La nueva sociedad se va a llevar toda la tarea promotora y, de momento, parte con los activos inmobiliarios del Sabadell. Se trata de producto por un valor bruto de 1.200 millones de euros, buena parte de ellos en la Comunitat y, especialmente, en Alicante, fruto de la herencia asumida tras incorporar a la antigua CAM.

Sin embargo, no se quiere quedar en eso, sino sacar partido al buen número de nuevos actores, muchos de ellos fondos internacionales, que han entrado comprando mucho suelo pero no disponen de experiencia y capilaridad.

Nuevas alianzas

La idea es promover aplicando los criterios que hace en Solvia como inmobiliaria, comercializando activos propios y también de la Sareb u otros activos institucionales y de fondos. Con la filial promotora que quiere llegar a otros clientes, como fondos institucionales o grandes inversores, que aporten suelo o capital para que la nueva promoción. En estas sociedades, Solvia se encargaría de la promover y comercialización.

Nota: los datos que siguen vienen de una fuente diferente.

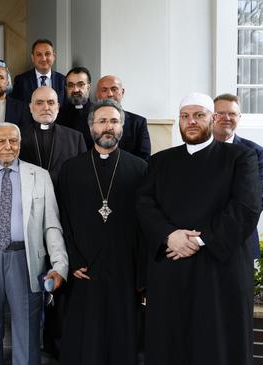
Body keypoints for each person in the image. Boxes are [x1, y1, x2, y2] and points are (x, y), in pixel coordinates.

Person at [136, 92, 262, 365]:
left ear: (213, 119)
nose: (191, 121)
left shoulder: (241, 157)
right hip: (172, 267)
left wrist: (198, 240)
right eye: (185, 116)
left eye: (199, 115)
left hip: (220, 268)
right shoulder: (160, 162)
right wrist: (170, 235)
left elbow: (246, 208)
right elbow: (144, 205)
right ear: (179, 122)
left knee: (218, 343)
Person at [0, 122, 68, 365]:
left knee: (27, 329)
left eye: (13, 141)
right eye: (1, 141)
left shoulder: (40, 176)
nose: (7, 146)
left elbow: (52, 226)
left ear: (20, 143)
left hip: (25, 260)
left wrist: (59, 265)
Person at [58, 99, 147, 365]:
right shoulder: (71, 169)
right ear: (91, 127)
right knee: (86, 339)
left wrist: (141, 273)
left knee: (123, 337)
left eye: (114, 121)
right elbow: (62, 218)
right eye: (102, 121)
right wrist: (72, 259)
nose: (108, 127)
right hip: (84, 269)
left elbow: (146, 225)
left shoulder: (140, 169)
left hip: (124, 270)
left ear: (122, 127)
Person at [213, 93, 263, 258]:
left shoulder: (255, 152)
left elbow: (257, 198)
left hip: (241, 238)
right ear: (211, 116)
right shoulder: (193, 150)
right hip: (200, 239)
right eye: (220, 113)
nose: (226, 117)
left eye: (232, 113)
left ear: (239, 117)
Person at [19, 86, 86, 185]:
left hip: (64, 197)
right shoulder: (17, 136)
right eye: (39, 103)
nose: (46, 108)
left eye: (51, 103)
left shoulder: (76, 138)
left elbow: (83, 174)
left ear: (58, 107)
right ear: (31, 108)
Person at [95, 75, 151, 160]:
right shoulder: (90, 121)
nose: (110, 94)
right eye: (104, 90)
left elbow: (144, 158)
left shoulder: (138, 122)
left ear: (122, 92)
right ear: (97, 94)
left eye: (114, 89)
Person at [12, 39, 67, 105]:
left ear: (54, 57)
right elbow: (16, 107)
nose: (43, 59)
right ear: (32, 58)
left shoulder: (63, 80)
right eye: (39, 54)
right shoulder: (21, 81)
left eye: (47, 54)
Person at [56, 67, 94, 149]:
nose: (75, 89)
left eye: (80, 84)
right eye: (70, 85)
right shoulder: (58, 115)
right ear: (66, 88)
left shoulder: (99, 113)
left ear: (89, 87)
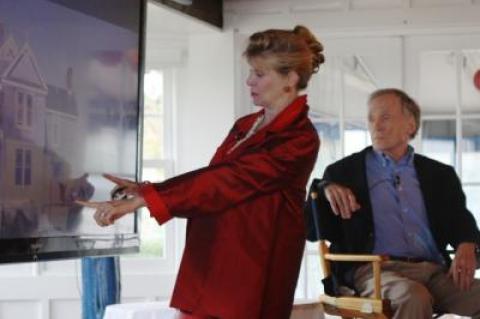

Esto no es un hecho nuevo ni específico de la banca. Las grandes familias que regían el sector promotor en los años de la burbuja están lejos de recuperar su antiguo poderío y esto ha hecho que, para meterse en promociones relevantes, sean ahora socios locales de gigantes que, por el momento, no cuentan con el conocimiento y el control de la situación de los mercados locales.

Ejemplos de esta simbiosis ha sido el proyecto Torre Iberia, una promoción residencial de 90 viviendas repartidas en 19 plantas situada en el barrio de Malilla de la ciudad de Valencia. En ella, el fondo norteamericano ASG Homes invertirá más de 20 millones de euros en esta operación, pero será Avanza Urbana, de la antigua presidenta de Edival Teresa Puchades, quien la comercialice.

Todo esto se produce al tiempo que las autoridades comunitarias han levantado las barreras que impusieron con el rescate a Bankia que no asomara la nariz en este negocio. A partir del 1 de enero, la entidad de José Ignacio Goirigolzarri va a entra a competir con fuerza en un sector en el que pretende vincular su actividad hasta en un 15% del total en sólo dos años.

Asumir un papel que vaya más allá del de prestatario es una prioridad también en otros bancos. De hecho, en la pasada edición de la feria de las finanzas de Valencia, Forinvest, el presidente de Caixabank, Jordi Gual, ya advirtió que la actual situación de tipos bajos, que impacta negativamente en los resultados, puede haber llegado para quedarse. El banquero estima que en los próximo cinco años puede no haber variación, por lo que el negocio bancario debe orientarse hacia otras ámbitos que sí hagan rentable el negocio y entre los que él apenas citó el de los seguros o las tarjetas de crédito.